Saved data entries:
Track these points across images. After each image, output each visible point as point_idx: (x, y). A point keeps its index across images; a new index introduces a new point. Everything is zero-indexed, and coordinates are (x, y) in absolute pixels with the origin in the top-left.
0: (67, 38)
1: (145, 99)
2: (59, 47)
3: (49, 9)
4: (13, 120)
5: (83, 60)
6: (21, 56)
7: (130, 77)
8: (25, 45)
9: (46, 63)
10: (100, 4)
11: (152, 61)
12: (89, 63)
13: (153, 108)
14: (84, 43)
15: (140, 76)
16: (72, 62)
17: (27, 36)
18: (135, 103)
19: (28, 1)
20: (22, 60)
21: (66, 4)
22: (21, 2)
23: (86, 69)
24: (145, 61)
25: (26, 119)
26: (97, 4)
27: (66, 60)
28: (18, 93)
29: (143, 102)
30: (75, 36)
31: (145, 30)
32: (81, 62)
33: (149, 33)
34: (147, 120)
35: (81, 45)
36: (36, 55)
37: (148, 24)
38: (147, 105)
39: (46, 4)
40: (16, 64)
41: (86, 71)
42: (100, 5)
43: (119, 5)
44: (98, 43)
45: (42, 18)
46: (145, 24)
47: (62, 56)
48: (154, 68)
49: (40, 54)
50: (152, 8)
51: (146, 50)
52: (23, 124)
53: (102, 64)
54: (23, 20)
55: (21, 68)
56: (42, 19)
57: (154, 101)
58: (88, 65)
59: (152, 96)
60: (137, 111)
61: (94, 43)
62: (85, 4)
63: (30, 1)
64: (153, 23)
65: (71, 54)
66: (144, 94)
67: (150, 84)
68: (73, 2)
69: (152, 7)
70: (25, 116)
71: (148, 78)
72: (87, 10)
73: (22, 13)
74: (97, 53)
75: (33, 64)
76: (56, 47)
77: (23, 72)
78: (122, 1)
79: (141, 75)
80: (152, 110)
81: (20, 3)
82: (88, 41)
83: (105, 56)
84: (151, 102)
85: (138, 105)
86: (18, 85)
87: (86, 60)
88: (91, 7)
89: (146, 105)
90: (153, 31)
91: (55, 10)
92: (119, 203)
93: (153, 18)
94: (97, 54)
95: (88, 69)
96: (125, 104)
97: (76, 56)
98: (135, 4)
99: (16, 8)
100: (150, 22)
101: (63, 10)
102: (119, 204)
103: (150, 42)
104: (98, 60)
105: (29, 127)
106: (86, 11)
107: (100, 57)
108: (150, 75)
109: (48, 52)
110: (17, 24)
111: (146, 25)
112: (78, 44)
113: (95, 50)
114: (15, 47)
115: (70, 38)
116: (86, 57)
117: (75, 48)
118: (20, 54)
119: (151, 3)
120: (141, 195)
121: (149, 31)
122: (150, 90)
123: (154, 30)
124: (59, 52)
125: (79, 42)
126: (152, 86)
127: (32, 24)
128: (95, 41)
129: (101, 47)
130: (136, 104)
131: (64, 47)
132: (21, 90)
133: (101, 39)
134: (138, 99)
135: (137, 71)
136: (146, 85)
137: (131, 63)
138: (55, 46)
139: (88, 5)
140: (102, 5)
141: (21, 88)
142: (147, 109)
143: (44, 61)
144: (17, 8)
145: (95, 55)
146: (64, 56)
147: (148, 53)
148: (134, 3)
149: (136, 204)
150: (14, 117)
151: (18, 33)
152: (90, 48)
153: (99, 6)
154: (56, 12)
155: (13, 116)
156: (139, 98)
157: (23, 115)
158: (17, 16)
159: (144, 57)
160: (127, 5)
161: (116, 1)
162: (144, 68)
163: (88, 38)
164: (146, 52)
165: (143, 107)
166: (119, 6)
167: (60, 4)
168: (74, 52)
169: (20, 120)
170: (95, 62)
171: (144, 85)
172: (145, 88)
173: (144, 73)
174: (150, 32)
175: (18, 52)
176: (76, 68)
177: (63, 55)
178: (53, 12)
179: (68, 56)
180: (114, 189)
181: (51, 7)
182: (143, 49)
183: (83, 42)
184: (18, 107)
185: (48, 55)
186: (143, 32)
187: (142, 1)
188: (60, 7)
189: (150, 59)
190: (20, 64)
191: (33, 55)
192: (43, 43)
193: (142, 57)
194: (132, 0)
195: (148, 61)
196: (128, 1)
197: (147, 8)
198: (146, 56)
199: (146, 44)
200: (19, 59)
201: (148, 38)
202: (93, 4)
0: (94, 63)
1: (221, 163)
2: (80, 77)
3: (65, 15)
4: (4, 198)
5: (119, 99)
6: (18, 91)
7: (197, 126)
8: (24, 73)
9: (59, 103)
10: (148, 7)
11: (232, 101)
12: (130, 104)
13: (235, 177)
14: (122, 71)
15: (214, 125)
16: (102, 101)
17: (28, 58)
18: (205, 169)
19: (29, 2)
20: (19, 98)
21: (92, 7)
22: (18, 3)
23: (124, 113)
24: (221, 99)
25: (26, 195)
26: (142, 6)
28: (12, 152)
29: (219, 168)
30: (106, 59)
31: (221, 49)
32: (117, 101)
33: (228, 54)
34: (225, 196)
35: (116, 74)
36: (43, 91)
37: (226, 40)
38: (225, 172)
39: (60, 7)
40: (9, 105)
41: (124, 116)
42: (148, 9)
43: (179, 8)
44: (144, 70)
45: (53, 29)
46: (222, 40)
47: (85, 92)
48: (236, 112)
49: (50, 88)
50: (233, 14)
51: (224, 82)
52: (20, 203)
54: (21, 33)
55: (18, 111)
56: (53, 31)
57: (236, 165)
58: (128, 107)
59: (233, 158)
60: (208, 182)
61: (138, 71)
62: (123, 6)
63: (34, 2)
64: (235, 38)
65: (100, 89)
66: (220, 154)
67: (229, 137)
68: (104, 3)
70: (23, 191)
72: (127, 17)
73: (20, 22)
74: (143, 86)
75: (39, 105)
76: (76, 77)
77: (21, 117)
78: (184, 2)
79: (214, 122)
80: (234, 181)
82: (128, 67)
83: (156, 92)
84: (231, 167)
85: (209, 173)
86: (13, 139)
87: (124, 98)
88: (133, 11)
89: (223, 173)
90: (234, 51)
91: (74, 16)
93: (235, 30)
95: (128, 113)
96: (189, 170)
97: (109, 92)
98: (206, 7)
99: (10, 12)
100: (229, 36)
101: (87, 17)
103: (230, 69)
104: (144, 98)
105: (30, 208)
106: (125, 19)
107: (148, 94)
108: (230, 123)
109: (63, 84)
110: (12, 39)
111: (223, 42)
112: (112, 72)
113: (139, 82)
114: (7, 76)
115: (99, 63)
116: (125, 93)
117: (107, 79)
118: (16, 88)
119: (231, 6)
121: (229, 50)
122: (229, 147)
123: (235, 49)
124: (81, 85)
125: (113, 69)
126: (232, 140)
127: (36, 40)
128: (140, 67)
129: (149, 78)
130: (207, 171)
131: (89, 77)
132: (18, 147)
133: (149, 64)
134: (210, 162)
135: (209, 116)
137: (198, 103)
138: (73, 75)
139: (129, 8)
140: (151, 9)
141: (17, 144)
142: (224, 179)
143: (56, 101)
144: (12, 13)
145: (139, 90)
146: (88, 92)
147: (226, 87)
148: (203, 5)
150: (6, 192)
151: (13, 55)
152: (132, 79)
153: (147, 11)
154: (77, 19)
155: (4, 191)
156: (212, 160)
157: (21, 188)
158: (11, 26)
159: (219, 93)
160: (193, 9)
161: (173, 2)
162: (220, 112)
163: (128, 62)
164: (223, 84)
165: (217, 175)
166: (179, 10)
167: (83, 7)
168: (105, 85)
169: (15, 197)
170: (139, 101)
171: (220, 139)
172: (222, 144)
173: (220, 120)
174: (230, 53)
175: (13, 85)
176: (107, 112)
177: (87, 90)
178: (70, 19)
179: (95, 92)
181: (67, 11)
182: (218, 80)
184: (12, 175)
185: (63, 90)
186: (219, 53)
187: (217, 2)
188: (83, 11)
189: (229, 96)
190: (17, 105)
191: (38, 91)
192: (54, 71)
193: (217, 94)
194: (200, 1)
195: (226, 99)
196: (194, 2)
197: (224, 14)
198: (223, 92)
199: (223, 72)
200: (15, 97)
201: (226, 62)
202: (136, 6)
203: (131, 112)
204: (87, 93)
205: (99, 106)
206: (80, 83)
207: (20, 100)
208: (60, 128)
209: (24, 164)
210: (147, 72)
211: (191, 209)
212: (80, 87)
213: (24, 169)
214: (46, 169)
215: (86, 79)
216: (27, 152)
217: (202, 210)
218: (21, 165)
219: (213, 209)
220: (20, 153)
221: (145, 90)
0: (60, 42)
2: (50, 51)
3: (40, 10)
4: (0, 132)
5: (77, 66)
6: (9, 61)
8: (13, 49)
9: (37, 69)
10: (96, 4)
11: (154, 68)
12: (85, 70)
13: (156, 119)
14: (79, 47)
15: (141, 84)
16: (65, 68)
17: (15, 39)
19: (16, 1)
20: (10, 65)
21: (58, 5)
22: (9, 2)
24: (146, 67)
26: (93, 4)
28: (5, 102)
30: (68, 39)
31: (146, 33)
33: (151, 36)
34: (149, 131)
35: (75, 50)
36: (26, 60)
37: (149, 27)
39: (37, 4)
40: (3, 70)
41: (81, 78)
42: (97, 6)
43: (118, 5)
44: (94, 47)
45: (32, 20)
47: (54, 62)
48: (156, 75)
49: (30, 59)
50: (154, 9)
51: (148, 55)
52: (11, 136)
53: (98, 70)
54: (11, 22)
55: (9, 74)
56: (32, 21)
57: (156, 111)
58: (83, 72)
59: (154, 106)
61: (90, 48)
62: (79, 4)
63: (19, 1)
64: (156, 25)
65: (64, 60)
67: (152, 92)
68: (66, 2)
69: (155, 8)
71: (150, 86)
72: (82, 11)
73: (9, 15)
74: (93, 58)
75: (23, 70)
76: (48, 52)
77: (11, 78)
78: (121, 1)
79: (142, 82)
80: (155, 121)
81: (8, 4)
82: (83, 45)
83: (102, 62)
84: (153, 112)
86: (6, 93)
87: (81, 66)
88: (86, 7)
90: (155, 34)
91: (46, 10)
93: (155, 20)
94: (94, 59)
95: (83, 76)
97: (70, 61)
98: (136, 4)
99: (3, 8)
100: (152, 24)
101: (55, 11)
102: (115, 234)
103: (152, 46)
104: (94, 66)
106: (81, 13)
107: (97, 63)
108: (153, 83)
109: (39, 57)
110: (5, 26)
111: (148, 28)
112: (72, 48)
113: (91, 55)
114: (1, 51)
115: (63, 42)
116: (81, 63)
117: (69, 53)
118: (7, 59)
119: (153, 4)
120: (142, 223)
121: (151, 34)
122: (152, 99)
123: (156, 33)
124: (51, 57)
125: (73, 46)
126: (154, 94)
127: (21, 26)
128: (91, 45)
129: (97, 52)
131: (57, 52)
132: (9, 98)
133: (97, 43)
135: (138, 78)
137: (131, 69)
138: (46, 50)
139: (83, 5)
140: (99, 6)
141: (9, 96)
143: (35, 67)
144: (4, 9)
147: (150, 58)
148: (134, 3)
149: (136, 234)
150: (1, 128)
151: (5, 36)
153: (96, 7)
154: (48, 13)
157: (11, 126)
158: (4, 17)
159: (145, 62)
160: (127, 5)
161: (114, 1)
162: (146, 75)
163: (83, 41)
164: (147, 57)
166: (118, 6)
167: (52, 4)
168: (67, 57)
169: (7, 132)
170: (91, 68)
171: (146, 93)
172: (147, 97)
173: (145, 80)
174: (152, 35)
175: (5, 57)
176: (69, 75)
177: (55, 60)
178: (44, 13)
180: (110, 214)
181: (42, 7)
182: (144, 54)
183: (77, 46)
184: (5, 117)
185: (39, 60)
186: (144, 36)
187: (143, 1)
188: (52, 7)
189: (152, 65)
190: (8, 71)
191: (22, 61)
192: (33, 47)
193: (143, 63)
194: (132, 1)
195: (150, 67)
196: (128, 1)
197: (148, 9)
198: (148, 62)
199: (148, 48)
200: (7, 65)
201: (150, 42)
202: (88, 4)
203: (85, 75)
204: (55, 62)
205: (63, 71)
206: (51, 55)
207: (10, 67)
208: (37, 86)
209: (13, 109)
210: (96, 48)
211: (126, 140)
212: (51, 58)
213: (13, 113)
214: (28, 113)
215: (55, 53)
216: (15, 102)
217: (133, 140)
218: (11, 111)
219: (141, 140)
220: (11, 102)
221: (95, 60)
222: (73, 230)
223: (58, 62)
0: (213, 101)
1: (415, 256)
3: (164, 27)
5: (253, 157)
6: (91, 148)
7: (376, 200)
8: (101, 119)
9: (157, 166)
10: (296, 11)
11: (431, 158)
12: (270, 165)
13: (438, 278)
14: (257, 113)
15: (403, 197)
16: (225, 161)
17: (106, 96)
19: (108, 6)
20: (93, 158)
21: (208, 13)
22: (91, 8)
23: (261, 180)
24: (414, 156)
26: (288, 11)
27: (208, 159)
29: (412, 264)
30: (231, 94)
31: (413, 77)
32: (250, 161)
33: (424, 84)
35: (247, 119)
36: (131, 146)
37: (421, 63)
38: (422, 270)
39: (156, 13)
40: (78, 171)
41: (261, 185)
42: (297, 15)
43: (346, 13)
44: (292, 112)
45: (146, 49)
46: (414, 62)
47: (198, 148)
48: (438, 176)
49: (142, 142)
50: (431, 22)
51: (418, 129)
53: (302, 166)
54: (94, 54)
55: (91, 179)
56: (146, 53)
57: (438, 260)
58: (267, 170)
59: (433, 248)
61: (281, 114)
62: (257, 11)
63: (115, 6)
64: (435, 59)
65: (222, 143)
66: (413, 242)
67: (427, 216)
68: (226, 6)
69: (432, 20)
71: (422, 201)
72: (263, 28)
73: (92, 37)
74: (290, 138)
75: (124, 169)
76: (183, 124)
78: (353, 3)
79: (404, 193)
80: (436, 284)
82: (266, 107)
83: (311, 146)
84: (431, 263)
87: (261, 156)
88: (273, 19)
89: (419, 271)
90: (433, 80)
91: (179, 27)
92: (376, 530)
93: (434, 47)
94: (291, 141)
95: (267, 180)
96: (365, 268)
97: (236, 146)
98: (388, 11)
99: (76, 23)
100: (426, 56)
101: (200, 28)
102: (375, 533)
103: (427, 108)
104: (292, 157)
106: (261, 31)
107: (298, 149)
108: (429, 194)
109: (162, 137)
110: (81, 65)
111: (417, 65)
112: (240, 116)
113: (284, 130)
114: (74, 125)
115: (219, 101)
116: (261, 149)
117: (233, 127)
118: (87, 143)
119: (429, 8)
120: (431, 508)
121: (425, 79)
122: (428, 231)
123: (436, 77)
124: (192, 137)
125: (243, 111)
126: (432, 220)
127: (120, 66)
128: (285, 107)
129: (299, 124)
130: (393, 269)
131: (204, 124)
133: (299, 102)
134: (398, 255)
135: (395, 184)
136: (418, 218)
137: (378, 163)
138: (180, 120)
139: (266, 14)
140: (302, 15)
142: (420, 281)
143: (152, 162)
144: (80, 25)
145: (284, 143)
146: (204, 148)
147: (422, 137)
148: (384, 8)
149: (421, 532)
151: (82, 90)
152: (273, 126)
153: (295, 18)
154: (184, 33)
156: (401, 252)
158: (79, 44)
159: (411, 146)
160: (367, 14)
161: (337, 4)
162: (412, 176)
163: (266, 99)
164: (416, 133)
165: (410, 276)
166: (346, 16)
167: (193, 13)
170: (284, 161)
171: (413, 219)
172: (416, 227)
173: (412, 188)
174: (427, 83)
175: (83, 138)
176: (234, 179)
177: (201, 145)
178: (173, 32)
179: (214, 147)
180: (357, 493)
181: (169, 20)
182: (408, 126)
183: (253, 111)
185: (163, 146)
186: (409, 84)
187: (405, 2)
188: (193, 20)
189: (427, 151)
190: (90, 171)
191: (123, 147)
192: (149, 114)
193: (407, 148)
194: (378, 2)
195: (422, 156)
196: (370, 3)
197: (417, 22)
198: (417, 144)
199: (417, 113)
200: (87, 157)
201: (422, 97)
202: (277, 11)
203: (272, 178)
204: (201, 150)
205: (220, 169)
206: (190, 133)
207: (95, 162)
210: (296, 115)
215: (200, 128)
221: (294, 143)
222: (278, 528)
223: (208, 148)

EXERCISE: Beginning at the line with "187: (142, 1)" and ending at the line with "201: (148, 38)", reproduce each line of the data above exactly, and add no other lines.

WRITTEN RESPONSE:
187: (142, 1)
188: (60, 7)
189: (150, 59)
190: (20, 64)
191: (33, 55)
192: (43, 43)
193: (142, 57)
194: (132, 0)
195: (148, 61)
196: (128, 1)
197: (147, 8)
198: (146, 56)
199: (146, 44)
200: (19, 59)
201: (148, 38)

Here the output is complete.